Dataset entries

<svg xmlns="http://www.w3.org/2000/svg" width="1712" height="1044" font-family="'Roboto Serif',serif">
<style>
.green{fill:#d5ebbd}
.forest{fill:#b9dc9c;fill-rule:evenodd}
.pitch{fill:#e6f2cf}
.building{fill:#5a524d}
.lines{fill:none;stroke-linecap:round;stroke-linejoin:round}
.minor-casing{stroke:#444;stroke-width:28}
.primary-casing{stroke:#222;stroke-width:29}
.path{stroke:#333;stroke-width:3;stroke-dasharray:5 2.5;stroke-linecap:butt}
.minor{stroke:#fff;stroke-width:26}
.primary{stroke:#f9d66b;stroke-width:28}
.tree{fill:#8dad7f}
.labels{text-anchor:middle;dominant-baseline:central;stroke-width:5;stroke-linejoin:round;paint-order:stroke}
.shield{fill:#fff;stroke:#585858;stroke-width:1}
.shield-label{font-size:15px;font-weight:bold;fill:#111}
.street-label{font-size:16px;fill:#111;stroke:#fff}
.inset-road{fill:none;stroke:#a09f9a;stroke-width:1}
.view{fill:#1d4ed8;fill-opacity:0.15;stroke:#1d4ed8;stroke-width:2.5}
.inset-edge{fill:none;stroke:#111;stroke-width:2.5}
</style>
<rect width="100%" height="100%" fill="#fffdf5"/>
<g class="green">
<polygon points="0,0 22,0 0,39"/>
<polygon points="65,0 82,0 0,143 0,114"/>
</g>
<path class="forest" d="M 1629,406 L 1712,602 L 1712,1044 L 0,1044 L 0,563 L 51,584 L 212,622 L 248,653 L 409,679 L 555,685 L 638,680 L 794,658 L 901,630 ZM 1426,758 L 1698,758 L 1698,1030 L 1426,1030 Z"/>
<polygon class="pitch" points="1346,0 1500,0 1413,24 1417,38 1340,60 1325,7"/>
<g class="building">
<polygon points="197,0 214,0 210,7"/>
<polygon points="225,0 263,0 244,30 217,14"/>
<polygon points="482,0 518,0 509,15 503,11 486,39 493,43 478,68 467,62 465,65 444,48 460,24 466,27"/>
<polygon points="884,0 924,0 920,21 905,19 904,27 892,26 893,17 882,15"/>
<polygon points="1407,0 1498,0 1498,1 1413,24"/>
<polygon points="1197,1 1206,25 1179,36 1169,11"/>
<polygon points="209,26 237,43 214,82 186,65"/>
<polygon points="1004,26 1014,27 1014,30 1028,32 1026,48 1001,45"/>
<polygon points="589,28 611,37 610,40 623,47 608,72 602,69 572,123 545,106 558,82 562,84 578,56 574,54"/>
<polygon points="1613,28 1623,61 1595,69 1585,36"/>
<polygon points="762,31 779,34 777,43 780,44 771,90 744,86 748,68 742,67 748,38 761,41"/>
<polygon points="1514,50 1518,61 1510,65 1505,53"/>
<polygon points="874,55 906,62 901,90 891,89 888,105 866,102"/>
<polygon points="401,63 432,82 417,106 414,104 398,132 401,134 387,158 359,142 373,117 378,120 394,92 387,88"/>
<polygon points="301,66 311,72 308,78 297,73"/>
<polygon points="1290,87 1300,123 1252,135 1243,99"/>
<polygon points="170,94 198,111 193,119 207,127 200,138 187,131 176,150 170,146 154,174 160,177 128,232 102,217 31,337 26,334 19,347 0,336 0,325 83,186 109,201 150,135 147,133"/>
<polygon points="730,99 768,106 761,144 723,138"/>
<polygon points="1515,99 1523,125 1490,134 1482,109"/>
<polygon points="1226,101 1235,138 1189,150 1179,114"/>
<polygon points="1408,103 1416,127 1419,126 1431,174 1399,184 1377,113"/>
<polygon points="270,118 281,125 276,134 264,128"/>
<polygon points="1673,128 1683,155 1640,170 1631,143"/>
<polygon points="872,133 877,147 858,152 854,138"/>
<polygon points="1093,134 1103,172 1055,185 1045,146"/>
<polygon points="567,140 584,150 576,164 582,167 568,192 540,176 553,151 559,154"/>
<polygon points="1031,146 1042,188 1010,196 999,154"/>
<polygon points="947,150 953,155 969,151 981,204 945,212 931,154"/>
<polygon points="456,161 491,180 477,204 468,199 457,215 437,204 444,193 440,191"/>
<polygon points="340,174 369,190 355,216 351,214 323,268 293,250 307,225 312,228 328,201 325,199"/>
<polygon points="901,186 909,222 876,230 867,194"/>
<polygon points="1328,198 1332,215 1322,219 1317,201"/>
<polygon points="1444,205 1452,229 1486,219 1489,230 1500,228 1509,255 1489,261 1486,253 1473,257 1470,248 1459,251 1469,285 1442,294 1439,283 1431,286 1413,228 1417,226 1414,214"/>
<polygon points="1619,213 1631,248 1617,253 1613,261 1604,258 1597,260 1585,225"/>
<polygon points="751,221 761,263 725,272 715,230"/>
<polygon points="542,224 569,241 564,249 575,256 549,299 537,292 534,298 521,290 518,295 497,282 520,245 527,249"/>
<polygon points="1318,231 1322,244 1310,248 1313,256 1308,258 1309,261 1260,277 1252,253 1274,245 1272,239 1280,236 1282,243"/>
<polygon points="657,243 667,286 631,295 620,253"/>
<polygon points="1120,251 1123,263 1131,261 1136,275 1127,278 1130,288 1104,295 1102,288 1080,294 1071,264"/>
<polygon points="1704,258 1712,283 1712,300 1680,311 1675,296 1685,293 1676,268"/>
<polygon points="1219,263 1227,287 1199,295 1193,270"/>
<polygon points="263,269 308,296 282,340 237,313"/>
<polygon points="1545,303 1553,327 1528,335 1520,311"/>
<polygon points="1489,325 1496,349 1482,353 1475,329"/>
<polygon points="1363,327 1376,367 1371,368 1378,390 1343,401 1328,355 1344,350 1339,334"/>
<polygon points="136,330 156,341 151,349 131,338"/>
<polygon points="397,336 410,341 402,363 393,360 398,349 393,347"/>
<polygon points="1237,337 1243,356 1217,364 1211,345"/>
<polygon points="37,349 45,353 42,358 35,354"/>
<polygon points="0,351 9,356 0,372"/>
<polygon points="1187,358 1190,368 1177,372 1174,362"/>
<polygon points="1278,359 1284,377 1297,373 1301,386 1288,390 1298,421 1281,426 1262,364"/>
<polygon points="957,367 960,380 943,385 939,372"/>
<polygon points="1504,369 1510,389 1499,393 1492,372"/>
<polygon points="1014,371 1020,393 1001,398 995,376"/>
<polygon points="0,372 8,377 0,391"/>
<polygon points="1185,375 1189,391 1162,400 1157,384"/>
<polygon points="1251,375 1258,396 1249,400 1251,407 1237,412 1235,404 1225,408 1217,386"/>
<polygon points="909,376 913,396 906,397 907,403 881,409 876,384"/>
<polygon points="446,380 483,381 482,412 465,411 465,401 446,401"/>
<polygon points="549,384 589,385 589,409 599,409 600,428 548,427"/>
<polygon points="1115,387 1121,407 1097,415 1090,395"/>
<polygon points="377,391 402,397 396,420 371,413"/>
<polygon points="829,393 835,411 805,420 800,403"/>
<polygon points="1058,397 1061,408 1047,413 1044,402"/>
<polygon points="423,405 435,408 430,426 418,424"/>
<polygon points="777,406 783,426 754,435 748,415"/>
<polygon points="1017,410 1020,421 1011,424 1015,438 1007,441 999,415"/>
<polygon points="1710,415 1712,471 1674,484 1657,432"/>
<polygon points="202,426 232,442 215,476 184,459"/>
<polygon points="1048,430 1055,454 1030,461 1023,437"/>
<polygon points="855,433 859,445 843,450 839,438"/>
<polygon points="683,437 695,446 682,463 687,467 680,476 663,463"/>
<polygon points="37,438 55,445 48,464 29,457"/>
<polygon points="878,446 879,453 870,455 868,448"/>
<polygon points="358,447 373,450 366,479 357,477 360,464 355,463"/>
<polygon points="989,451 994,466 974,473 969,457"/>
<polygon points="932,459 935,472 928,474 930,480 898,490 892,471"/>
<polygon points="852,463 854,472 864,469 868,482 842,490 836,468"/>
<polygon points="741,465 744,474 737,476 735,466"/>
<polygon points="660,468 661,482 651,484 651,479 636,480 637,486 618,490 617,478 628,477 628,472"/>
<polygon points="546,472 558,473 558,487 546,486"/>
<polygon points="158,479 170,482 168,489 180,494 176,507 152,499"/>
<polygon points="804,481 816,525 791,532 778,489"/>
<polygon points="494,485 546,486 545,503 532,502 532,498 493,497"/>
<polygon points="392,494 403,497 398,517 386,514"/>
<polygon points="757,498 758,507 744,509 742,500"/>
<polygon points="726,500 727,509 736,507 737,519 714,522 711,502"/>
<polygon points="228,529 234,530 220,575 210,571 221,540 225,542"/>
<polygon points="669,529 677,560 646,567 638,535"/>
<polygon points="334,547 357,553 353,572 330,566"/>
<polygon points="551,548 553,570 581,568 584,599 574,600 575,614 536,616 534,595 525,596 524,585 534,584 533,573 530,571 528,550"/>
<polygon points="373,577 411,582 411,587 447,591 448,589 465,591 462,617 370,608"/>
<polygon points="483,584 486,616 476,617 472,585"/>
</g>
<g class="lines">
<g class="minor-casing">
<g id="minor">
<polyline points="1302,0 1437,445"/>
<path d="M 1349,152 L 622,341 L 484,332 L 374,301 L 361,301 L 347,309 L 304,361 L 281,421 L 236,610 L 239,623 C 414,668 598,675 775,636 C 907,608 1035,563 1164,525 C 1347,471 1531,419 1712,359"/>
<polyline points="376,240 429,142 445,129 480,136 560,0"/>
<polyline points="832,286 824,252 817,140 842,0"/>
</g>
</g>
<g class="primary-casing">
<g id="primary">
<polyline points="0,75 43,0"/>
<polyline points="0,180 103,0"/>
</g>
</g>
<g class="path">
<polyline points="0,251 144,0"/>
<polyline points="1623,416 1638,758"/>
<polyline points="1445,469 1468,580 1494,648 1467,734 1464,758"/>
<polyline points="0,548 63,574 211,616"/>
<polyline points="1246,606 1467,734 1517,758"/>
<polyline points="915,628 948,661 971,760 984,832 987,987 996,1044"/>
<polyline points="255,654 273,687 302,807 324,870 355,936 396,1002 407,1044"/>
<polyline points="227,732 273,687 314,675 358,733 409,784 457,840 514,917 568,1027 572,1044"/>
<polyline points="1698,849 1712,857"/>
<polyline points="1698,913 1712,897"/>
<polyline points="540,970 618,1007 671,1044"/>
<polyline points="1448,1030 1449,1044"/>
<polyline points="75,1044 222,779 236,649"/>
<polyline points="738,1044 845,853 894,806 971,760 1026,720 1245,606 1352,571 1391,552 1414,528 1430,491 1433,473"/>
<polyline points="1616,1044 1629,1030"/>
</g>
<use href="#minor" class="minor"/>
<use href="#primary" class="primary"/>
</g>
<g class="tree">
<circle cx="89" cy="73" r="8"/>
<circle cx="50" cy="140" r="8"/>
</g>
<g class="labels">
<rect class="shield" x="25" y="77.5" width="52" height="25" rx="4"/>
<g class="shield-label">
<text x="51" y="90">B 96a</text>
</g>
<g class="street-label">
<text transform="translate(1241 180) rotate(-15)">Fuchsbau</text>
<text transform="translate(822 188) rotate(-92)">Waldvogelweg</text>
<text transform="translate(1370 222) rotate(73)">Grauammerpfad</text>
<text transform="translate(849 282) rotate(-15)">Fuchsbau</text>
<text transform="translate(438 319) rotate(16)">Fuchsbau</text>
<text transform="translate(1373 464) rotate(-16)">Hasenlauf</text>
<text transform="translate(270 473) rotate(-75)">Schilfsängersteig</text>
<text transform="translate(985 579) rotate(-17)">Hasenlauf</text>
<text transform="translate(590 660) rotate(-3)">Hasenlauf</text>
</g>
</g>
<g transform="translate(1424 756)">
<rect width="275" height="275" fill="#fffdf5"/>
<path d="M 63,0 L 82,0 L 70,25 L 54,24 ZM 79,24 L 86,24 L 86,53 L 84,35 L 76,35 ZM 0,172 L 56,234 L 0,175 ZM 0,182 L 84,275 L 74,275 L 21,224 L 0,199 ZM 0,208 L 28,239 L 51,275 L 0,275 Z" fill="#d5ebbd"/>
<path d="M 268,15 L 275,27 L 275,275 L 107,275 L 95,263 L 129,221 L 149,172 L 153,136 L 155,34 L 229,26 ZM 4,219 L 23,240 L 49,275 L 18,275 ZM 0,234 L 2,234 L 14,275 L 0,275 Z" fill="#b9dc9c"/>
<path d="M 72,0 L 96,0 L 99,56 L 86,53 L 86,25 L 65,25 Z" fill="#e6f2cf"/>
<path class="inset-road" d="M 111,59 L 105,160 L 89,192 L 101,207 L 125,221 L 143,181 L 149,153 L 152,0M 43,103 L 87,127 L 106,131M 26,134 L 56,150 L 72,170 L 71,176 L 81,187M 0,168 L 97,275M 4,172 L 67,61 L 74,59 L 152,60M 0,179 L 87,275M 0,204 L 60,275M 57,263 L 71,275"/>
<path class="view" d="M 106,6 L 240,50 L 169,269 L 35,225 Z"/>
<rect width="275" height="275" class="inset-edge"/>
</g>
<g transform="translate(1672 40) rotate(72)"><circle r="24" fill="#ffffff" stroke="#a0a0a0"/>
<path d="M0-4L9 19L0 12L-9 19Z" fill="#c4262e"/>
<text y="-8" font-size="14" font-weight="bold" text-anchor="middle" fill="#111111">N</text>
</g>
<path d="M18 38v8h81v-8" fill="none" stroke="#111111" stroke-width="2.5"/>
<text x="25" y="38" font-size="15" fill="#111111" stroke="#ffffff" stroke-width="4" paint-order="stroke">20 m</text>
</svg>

**Your task:**
Look through the entries above; copy each line where the string "labels" appears.

**Exercise solution:**
.labels{text-anchor:middle;dominant-baseline:central;stroke-width:5;stroke-linejoin:round;paint-order:stroke}
<g class="labels">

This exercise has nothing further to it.